Companies: Roughly half of the 100-odd chief executive officers (CEOs) and founders who responded to the Mint-Bain India CEO Survey on the state of the country’s business environment predicted that their company’s net profit for FY21 may be on a par with or even slightly better than that of last year. However, expectations of a swift recovery in revenue are more muted.
GST: Andhra Pradesh, Bihar, Gujarat, Haryana, Karnataka, Madhya Pradesh, Meghalaya, Sikkim, Tripura, Uttar Pradesh, Uttarakhand and Odish have opted to borrow funds from an RBI window that would cover GST revenue shortfall that can be attributed to the implementation of GST, said the person who spoke on condition of anonymity.
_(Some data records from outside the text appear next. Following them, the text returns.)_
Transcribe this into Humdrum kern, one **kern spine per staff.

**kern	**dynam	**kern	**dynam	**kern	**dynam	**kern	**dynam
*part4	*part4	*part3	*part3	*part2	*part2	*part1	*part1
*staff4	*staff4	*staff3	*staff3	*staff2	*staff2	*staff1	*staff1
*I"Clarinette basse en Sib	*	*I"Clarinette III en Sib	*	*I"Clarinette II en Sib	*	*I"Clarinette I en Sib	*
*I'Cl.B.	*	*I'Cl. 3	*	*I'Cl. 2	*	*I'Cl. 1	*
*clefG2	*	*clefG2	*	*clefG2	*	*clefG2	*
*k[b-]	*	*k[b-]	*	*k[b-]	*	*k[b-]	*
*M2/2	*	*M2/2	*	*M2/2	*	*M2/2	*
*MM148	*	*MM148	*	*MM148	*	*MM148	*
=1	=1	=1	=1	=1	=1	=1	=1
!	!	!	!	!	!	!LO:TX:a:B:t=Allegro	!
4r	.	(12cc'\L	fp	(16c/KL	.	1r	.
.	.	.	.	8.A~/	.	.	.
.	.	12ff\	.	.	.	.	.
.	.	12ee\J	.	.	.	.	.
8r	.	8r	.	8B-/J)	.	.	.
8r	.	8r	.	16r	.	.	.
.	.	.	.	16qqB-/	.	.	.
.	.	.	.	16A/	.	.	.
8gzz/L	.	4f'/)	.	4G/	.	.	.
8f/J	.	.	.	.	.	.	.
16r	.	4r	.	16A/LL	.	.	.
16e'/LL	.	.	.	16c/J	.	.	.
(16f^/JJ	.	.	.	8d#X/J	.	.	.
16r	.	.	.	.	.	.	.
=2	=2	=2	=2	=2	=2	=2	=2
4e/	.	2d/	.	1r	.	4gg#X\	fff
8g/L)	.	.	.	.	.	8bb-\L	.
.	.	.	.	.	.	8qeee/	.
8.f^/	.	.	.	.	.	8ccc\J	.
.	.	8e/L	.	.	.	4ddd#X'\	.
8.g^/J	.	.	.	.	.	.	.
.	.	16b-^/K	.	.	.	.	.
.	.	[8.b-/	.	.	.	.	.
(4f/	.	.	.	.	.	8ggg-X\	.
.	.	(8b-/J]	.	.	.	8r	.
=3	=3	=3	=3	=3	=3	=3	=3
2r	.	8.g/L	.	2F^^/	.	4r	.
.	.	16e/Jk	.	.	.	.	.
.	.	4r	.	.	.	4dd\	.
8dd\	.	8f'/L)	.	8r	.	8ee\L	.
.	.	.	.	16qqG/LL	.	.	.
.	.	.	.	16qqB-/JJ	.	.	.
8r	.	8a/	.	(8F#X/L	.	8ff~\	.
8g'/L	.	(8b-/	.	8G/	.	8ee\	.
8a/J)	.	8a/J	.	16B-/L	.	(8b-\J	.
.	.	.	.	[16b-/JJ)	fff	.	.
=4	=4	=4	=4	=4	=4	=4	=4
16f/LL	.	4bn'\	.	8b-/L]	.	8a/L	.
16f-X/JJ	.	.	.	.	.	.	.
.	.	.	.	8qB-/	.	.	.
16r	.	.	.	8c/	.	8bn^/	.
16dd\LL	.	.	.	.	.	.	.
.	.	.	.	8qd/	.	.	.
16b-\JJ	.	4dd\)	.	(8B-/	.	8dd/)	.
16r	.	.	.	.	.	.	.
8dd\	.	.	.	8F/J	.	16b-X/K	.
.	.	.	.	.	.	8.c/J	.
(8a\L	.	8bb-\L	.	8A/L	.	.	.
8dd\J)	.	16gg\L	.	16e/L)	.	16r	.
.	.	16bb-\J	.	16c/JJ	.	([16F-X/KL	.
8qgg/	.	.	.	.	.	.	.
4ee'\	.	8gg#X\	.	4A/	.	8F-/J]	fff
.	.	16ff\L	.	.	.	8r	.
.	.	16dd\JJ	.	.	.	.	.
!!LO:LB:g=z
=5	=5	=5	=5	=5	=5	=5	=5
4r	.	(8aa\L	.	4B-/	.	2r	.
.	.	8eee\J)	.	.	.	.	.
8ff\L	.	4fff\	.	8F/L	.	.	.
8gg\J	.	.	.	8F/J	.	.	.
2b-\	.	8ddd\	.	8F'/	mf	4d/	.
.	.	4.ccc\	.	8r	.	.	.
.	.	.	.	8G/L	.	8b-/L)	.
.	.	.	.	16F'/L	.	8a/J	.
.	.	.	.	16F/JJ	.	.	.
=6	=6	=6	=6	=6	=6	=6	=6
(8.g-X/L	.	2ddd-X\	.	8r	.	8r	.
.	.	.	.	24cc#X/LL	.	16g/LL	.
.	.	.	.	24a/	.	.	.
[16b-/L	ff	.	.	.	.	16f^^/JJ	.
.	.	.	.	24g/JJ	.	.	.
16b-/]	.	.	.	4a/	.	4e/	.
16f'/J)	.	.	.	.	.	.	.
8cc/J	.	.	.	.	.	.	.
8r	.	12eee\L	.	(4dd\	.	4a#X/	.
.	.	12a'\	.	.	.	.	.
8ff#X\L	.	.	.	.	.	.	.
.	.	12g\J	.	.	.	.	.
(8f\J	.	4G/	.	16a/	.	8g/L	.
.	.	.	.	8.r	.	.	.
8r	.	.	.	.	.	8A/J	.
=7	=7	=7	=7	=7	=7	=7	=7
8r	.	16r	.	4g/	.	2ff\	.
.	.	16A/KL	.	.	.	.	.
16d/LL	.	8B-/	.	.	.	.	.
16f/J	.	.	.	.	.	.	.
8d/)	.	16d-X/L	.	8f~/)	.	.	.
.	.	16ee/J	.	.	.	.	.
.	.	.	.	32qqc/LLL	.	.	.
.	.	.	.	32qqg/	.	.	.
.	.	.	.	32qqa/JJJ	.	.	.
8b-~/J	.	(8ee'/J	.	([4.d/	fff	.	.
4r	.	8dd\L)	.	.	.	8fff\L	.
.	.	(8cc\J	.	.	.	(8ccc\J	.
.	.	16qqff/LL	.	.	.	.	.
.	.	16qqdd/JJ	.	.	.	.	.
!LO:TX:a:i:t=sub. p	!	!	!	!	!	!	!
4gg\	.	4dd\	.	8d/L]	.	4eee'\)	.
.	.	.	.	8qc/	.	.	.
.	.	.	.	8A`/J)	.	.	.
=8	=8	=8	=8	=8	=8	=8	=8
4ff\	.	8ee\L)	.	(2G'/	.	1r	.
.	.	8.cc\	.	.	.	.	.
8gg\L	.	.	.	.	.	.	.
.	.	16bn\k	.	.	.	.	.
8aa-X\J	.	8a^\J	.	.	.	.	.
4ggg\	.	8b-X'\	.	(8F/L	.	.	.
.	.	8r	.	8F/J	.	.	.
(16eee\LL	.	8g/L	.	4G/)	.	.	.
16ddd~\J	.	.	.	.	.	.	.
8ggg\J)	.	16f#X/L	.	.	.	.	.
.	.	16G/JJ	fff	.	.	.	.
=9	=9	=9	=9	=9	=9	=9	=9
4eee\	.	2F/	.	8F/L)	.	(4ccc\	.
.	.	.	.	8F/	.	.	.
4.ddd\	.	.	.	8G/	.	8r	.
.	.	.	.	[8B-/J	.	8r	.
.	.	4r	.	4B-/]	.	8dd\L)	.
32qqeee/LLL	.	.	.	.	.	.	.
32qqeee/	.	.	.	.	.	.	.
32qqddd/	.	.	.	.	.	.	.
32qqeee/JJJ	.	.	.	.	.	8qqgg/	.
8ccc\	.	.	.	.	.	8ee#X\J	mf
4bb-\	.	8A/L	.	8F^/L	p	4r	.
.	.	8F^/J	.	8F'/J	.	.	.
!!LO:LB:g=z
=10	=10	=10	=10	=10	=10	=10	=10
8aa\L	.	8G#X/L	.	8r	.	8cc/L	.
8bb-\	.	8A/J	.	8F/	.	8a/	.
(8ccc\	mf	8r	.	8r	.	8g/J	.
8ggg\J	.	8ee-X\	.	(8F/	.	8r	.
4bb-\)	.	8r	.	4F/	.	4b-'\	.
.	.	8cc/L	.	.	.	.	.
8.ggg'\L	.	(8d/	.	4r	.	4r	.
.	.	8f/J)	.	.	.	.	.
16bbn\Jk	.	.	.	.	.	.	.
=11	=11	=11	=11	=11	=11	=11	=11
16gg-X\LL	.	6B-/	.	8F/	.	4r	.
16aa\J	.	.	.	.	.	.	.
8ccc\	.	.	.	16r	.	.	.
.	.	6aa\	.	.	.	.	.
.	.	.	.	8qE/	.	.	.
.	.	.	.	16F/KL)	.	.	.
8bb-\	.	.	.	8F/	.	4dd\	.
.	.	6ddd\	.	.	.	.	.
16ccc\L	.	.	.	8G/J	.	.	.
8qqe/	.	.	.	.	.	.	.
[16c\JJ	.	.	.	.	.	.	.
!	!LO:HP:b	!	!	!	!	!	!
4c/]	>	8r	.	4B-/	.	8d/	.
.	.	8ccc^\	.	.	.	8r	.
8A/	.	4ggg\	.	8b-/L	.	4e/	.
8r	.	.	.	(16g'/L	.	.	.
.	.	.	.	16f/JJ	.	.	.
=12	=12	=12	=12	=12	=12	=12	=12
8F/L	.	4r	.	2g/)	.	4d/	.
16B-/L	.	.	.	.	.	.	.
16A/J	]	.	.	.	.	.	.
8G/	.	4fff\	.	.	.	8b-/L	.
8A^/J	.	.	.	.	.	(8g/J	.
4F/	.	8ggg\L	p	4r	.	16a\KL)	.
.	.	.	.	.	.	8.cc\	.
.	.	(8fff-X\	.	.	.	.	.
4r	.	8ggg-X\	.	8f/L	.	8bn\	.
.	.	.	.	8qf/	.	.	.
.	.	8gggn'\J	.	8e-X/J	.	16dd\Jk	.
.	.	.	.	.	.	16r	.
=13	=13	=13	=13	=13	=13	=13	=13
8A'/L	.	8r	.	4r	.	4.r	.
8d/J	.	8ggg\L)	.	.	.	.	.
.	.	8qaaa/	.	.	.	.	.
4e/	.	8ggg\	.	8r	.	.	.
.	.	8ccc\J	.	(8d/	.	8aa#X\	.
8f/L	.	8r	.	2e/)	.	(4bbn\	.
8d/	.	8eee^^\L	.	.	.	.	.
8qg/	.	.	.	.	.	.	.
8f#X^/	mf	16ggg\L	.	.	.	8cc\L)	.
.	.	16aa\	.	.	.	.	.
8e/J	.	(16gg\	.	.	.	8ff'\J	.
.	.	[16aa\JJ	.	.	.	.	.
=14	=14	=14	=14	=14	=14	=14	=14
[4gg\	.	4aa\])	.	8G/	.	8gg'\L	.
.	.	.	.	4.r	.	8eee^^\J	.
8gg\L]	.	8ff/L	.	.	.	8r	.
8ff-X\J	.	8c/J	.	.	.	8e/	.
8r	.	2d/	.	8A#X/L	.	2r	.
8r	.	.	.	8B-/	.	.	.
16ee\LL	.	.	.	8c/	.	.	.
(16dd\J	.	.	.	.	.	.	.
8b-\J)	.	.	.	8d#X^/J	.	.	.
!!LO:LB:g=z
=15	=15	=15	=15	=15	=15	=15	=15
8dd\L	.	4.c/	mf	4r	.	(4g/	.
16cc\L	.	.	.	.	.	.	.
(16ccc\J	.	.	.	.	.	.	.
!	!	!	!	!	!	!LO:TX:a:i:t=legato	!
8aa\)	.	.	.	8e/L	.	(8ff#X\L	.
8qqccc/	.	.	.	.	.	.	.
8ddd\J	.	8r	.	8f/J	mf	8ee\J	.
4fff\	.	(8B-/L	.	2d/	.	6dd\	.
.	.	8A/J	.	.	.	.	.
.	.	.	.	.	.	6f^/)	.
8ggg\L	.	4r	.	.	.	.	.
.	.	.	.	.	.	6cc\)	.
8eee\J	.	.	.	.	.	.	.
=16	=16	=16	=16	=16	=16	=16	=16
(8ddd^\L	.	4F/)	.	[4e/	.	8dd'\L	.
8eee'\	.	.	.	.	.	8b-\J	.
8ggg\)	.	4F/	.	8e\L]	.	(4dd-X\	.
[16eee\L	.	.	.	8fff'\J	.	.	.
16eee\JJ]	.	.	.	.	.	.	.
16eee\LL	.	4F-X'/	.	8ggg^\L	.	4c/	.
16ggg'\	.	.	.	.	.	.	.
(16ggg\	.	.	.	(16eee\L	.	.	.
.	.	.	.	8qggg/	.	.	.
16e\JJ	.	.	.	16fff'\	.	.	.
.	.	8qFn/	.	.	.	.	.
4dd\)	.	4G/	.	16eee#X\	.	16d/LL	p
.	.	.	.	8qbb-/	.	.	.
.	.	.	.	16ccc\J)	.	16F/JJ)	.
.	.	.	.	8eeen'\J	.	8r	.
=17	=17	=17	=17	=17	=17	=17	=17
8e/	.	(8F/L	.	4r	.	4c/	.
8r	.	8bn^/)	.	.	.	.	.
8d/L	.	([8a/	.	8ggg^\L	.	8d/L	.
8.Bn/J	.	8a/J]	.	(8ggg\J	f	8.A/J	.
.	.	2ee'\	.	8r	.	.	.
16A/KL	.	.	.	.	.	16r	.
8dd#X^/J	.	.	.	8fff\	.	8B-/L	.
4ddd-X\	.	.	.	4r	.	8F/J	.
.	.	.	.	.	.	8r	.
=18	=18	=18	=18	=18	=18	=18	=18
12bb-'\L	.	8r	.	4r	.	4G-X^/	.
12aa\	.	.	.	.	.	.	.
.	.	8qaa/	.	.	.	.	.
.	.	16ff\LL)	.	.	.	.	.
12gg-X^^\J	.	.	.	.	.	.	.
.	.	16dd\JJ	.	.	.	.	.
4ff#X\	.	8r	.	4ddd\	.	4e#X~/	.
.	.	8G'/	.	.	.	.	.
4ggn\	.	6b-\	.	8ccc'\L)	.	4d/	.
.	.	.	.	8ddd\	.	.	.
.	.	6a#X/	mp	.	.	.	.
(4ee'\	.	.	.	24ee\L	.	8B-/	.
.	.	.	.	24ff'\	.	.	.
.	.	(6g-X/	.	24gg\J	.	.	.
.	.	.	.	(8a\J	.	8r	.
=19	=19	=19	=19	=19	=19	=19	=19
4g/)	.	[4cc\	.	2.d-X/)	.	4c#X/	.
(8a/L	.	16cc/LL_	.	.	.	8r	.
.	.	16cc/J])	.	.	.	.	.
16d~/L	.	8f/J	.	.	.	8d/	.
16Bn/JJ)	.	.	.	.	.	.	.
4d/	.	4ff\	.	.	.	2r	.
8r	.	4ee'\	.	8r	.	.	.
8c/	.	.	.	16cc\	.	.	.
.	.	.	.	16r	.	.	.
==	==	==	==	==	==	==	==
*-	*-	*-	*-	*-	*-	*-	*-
Manufacturing: India has reached out to Japanese companies, not yet present in the country, such as Nintendo, Hitachi Metals, Taisho Pharma, Ono Pharma and Mizuno to set up operations here, and urged conglomerates already here to bring verticals currently missing, the Economic Times reported.
Markets: Securities and Exchange Board of India clarified, late on Sunday, that mutual funds are free to choose the route for complying with the revised norms on multi-cap funds. On Friday, the capital markets regulator had directed multi-cap funds to invest at least 25% of their corpuses each in large-cap stocks, mid-caps and small-cap stocks, resulting in protests by the mutual fund industry.